In March 2018, President of the Russian Federation Vladimir Putin signed a number of instructions following his February visit to Krasnoyarsk; one of them concerned the financing of the construction of the Krasnoyarsk metro. On April 26, 2019, the Governor of the Krasnoyarsk Krai, Alexander Uss, announced that the construction of the metro would be prepared for the summer of 2020. According to the bill "On the development of the subway in Krasnoyarsk", construction is scheduled to start in 2019, and completion in 2023. In August 2020, the chairman of the board of directors of the Krasnoyarsk Trust for Engineering and Construction Surveys, which is developing a metro construction project, Oleg Mitvol announced that the first construction work will begin no earlier than the end of 2021. It is supposed to use shortened four-car trains with unmanned vehicles. If the metro network is fully developed, this annual figure could reach 260 million passengers. In the end of 2021, it is known that the first line will have six stations (from Vysotnaya to Leninskaya). The length will be 9.76 km. Construction was expected to start in summer 2022. Opening was expected in 2026.

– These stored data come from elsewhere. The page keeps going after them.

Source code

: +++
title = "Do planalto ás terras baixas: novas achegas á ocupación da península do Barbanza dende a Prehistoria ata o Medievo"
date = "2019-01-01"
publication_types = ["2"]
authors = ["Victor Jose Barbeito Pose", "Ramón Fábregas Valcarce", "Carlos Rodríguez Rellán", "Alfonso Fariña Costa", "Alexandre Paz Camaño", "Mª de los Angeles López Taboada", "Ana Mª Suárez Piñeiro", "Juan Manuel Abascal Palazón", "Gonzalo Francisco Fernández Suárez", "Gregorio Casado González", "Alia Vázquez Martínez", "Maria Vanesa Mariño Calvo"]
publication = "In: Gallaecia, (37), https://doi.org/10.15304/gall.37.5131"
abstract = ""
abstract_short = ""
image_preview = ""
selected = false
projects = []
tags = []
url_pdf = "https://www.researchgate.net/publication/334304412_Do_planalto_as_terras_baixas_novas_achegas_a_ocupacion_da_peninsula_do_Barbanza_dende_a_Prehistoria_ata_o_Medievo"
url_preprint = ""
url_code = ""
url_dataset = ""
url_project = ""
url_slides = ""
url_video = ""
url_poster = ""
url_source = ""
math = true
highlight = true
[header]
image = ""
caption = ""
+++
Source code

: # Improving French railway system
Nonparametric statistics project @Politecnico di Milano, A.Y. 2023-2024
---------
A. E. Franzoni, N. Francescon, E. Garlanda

In 2022 Oleg Mitvol was arrested on suspicion of theft of more than 900 million roubles during the construction of the metro in Krasnoyarsk. In summer 2022, a decision was made to complete the Krasnoyarsk metro tunnels and modernise the above-ground sections for the launch of the high-speed tramway. On 10 August 2022, the regional government signed contracts for a set of design, construction and installation works to create a high-speed underground light rail line in Krasnoyarsk. Mosproject-3 was selected as the contractor. They proposed to reduce the depth of the tunnels to twelve metres, to abandon deep-buried stations, and to locate the engineering building and the maintenance building in the depot. The first construction works started in May 2023 on the Molokova Street. Tunnel boring is expected to start in 2024.

== System ==

Construction began on the system in 1995. However, after three years of work and 500 meters of tunneling, a lack of funds slowed construction considerably. By 2004, new tunneling equipment had been purchased, but another funding cut stopped progress again.

By 2005, the Federal Government stepped in to help the project along. 144 million rubles were allocated by Moscow which would help advance the tunnels another 250 meters. 2006 brought another 230 million rubles to finish the remaining 400 meters between the first two stations and start 100 meters towards the third station.